New Bahama botnet evades search engines, fuels click fraud

By Rob Westervelt, News Editor 22 Sep 2009 | SearchSecurity.in

Digg This!     StumbleUpon     Del.icio.us

Researchers at Click Forensics Inc. have discovered a new botnet that is evading search engines and is responsible for a rise in click fraud traffic and a popup adware scheme distributing rogue antivirus.

Named the Bahama botnet, because it initially redirected traffic through 200,000 parked domains located in the Bahamas, it is using sophisticated methods to elude detection by search engine filters. is responsible for a rise in Google search results that send visitors through several ad network redirects sometimes linking to malware infected sites. Some of the malicious links point to rogue antivirus programs that install malware onto victim's machines, turning them into automated click fraud generators. The scheme is believed to be tied to the same cybercriminal organization responsible for the the adware campaign that affected advertisements on The New York Times website last weekend.

"The pattern of attack they're using is specifically designed to elude ad networks and they're doing it very successfully," said Matt Graham, a risk analyst at Click Forensics. "It's one of the most sophisticated attacks I've ever seen; mostly because of how good it looks and the quality of traffic it produces."

Click Fraud has become a highly sophisticated scheme bilking millions from online advertisers in recent years. The problem has become so pervasive that search engine giants Google, Yahoo and most recently Microsoft have started taking action. In June, Microsoft filed a civil lawsuit against three people for their role in a massive click fraud campaign that included targeting ads on the popular online role playing game, World of Warcraft.
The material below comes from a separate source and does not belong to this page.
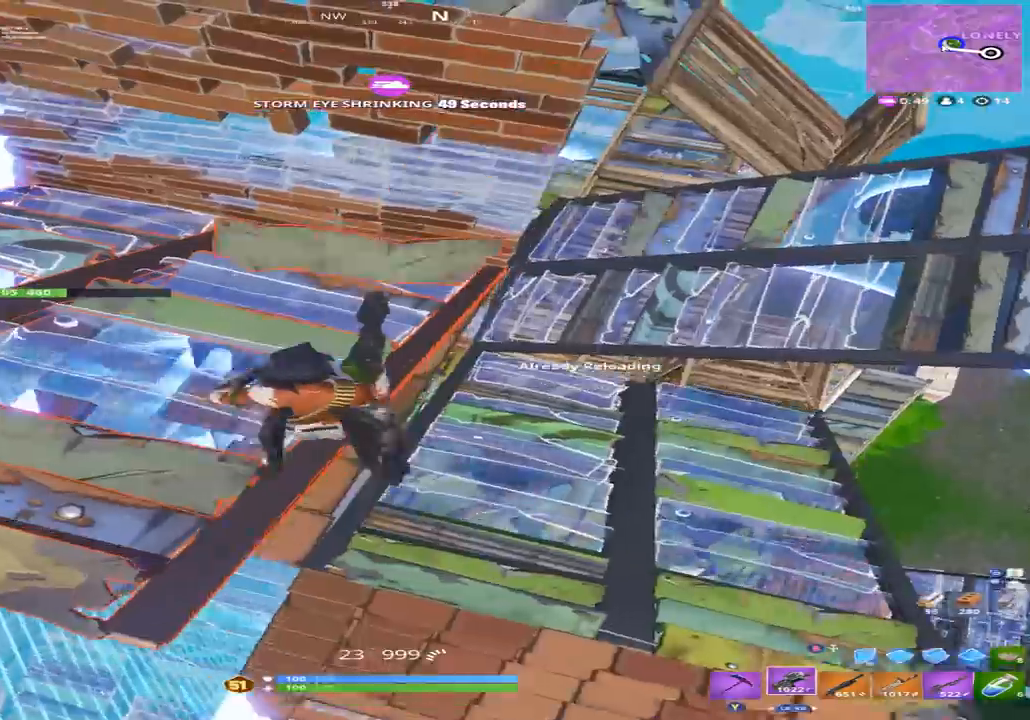
{"buttons": [], "left_stick": "up", "right_stick": "up-right", "events": [[133, "left_stick", "up"], [367, "right_stick", "right"], [467, "right_stick", "up-right"]]}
Graham posted a YouTube video Thursday showing how the Bahama botnet works. He said the botnet continues to elude search engine and ad network filters because it is generating paid clicks by using normal user behavior to transform an organic search into a paid click. For example, once a user clicks on a search engine result link to Dell.com they are sent through several ad networks in the background before arriving at Dell.com.

"The filters aren't sensitive enough to detect the botnet traffic from organic traffic," Graham said. "It only hijacks certain queries so it doesn't force a lot of traffic through a particular ad network."

As a result, search engine and ad network filters don't see any huge volume spikes because the attackers are hijacking individual user queries and the keywords look natural and organic, Graham said.

In addition it also uses networks of zombie machines that it infected to auto generate paid clicks with no human interaction. The botnet has been so successful that it is responsible for affecting up to 30% of an advertiser's monthly search budget for a specific campaign, according to Click Forensics.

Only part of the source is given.